* _Joint position lists_:
Start of Block
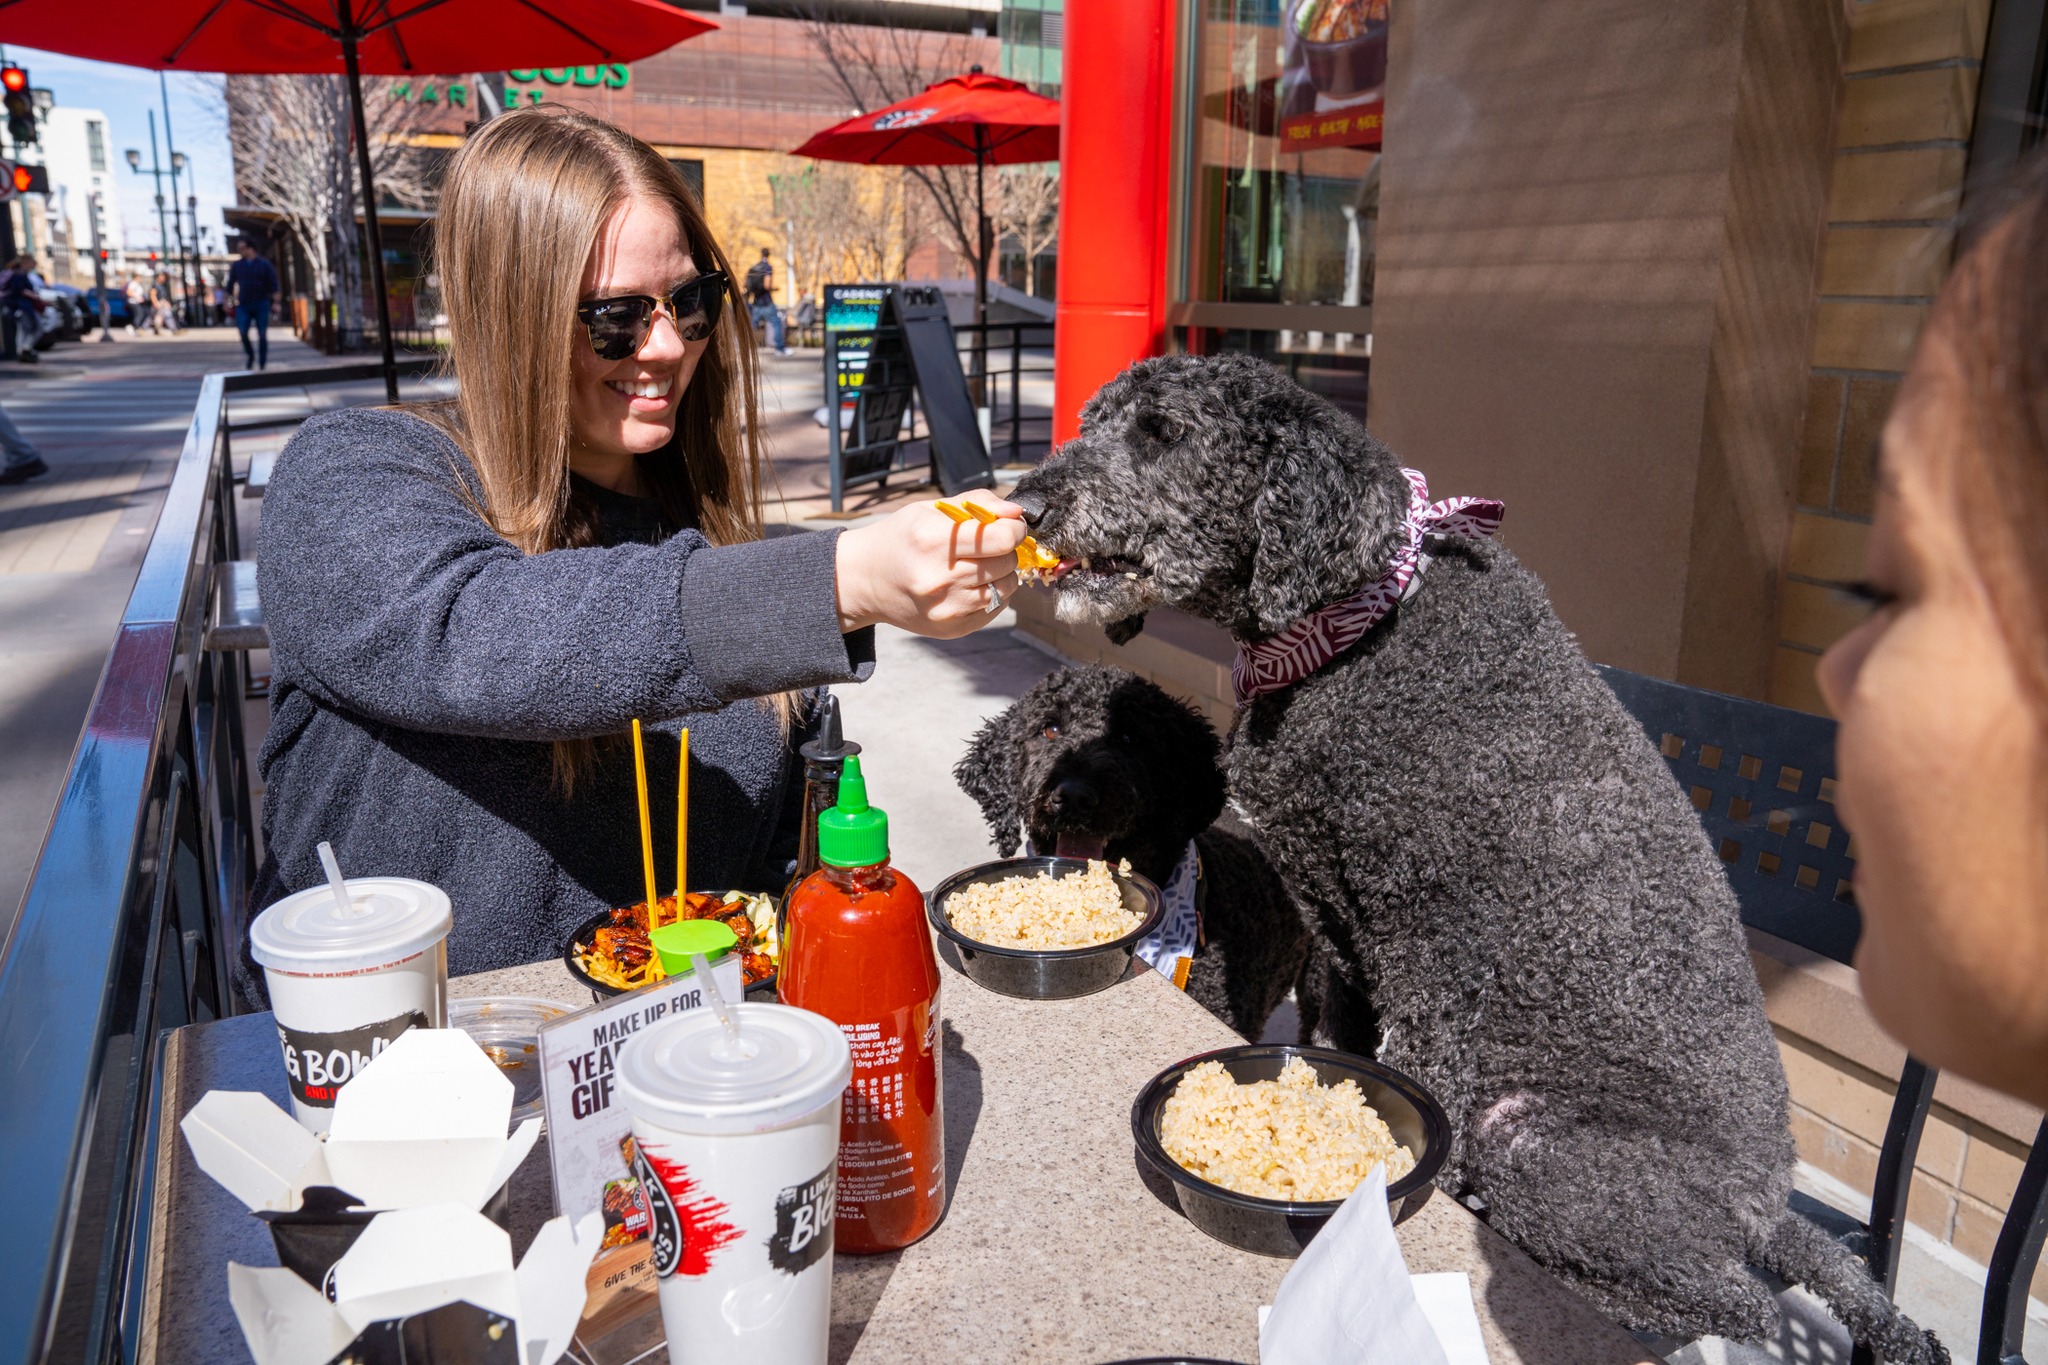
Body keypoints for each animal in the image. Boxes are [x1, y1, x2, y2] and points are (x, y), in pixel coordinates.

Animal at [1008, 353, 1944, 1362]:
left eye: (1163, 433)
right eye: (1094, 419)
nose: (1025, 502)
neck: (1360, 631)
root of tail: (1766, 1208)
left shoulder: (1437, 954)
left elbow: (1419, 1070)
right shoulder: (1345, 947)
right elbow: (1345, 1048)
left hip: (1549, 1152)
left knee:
End of Block
* _TASK DIRECTIONS_: Scan the data above for the string "right". Copy every line in which it appears.

* _RESULT FOR THIS EXERCISE_:
right eye: (1094, 419)
right shoulder: (1345, 947)
right elbow: (1345, 1048)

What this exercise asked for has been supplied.